Contrary to the above-described characteristics, data-stream-based applications and systems require processing queries and mining patterns over continuously evolving data in real time, thus involving the need for innovative models and algorithms for representing, querying, and mining data streams. As a consequence, there is a stringent need for designing and developing the so-called data-stream management system (DSMS), that is, a system that efficiently supports representation, indexing, query, and mining functionalities over data streams by overcoming the limitations of traditional DBMS.

Key Terms in this Chapter

Query Optimizer: The DBMS component devoted to optimize, based on relational algebra rules, the input query in order to find the optimal query plan with respect to spatial and temporal constraints.

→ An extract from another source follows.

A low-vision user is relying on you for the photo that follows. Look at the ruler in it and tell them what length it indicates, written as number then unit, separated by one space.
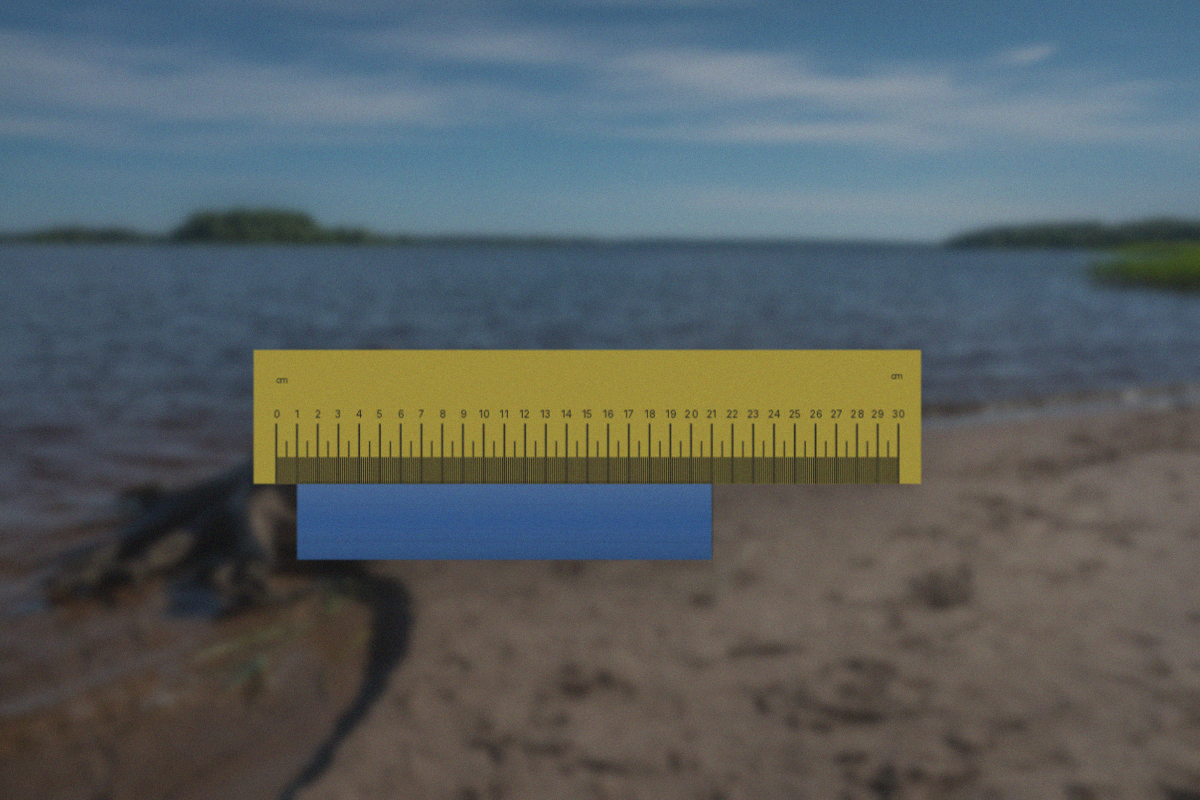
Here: 20 cm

Continuous Query: Query defined over the flooding data stream and producing in output a stream of answers.

Time Window: A fixed interval of time when the data stream is processed for query and mining purposes.

Data-Stream Pattern: A repetitive, regular sequence of items of the data stream.

Selectivity of a Query: The number of tuples involved by evaluating the query.

Predicate of a Query: The condition expressed by the query in its where clause.

Data Stream: An unconventional information source that produces unbounded, continuously flooding data.

On-Time Query: Query defined over a fixed temporal snapshot of the data stream.

Time Stamp: The time instant related to a stream reading and reporting the (absolute) time in which the reading was produced.

Reading: The point value produced by a stream source.